Die SPD-Fraktion in der Bezirksverordnetenversammlung Tempelhof-Schöneberg setzt sich nachhaltig für den Erhalt des Kinderzentrums in der Monumentenstraße ein.
„Wir wollen diese gut funktionierende pädagogische Einrichtung erhalten. Sie ist ein wichtiger Bestandteil der Attraktivität des umliegenden Kiezes“, erklärt Margrit Zauner, Vorsitzende der SPD-Fraktion.
Das Kinderzentrum, das Kindertagesstätte, Grundschule und Hort an einem Standort vereinigt, war durch die Schulentwicklungsplanung des Bezirksamts in frage gestellt worden. Seit Jahren ist die Notwendigkeit der Sanierung des Kita –und Schulgebäudes wegen Asbestbelastung bekannt. Eine letzte Messung der Faserbelastung in der Raumluft wurde im Gebäude der Schule 2001 vorgenommen. Diese letzte Messung, die keinen Anlass gab sofort zu reagieren, soll nun der Grund für die Verlegung der Schwielowsee-Grundschule auf das Gelände der Havelland-Grundschule sein. Für die Kindertagesstätte wäre kein Raum auf dem neuen Standort mehr vorhanden. Dies kommt einem Ende des wünschenswerten pädagogischen Konzepts gleich.

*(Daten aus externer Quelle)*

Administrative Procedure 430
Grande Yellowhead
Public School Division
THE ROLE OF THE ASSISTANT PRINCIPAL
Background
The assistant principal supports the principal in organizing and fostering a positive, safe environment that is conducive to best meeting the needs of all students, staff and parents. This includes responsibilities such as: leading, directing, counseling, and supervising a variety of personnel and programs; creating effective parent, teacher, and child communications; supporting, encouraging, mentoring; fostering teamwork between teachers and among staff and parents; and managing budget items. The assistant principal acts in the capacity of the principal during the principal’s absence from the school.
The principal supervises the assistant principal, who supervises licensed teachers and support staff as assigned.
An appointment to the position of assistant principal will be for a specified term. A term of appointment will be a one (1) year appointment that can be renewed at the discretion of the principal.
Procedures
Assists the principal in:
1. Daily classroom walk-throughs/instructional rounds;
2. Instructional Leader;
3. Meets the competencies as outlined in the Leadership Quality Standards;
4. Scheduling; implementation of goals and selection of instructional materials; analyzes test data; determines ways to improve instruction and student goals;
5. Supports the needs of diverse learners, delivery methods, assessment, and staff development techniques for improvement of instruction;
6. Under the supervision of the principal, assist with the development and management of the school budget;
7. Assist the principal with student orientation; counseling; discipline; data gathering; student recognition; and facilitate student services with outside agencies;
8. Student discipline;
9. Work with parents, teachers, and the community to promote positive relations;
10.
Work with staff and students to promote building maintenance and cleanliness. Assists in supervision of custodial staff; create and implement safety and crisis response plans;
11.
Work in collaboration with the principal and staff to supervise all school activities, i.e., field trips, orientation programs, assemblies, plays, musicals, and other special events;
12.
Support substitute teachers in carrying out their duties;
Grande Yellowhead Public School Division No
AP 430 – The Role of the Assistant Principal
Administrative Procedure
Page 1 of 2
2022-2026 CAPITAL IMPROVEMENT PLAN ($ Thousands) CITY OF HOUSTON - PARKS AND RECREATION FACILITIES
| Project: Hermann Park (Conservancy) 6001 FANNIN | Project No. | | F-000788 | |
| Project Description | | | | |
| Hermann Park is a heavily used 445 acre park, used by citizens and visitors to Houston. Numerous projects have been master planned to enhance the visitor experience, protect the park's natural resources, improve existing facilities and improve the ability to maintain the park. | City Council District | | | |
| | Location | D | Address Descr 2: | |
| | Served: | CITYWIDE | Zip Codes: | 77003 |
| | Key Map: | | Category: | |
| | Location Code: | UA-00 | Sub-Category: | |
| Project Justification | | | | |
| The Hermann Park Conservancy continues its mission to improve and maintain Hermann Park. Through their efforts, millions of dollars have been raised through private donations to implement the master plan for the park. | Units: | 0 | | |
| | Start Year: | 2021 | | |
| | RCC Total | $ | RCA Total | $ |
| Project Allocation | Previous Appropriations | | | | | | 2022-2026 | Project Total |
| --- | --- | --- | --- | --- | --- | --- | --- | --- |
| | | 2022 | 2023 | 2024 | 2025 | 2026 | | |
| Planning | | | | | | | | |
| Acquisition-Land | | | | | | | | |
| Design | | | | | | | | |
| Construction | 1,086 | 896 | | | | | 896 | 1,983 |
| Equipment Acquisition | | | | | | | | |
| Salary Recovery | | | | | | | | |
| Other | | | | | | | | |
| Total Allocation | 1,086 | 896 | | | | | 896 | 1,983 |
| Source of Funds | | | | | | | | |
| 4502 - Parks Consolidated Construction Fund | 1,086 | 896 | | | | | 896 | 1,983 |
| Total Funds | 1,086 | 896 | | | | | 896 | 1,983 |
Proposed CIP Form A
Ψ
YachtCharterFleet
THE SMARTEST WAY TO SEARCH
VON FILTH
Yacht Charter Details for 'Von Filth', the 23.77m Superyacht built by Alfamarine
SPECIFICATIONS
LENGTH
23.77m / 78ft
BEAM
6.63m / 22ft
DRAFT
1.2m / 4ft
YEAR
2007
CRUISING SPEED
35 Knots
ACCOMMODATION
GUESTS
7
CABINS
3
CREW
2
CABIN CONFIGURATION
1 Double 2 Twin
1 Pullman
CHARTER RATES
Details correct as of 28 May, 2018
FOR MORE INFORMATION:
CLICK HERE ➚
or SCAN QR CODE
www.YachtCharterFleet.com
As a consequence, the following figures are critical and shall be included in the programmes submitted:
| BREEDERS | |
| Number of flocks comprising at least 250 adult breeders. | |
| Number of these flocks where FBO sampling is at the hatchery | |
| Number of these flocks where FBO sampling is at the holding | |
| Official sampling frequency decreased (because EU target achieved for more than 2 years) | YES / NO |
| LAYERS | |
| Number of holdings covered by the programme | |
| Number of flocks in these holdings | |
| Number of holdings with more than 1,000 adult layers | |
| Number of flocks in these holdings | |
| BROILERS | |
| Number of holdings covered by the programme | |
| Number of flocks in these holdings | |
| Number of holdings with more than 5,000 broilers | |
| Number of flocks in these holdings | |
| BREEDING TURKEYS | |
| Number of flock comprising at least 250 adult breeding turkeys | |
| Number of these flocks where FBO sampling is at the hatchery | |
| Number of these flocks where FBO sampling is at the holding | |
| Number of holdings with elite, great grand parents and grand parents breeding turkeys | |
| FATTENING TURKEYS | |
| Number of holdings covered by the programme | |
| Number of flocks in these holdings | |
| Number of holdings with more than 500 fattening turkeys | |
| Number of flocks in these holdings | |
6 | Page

CDU-Schulstadtrat Hapel sieht die einzige Lösung in der Verlagerung der Grundschule und Unterbringung der Schüler/innen in mobilen Klassenräumen und hat ohne Not die Eltern der betroffenen Schulen und Kita verunsichert
Die Pläne des Bezirks und die Betonung der Schulverwaltung, dass zum gesundheitlichen Schutz der Kinder die dargestellte Lösung unabwendbar sei, haben besonders bei den Eltern und Erziehern/innen der Kindertagesstätte zu einer starken Beunruhigung geführt. Um sicher zustellen, dass für die Kinder keine gesundheitliche Gefährdung besteht, hat die Stadträtin für Jugend Angelika Schöttler am 18.12.2003 reagiert. Sie beauftragte einen in der Liste der Handwerkskammer aufgeführten Sachverständigen mit der sofortigen Messung der Raumluft in den Räumen der Kindertagesstätte. Anfang Januar lag das Gutachten vor. Es bescheinigt, dass keine akute gesundheitliche Belastung der Raumluft in der Einrichtung vorliegt. Eltern und Erzieher/innen atmeten im wahrsten Sinne des Wortes auf. Der Betrieb konnte pünktlich nach den Weihnachtsferien am 5.1.04 wieder aufgenommen werden.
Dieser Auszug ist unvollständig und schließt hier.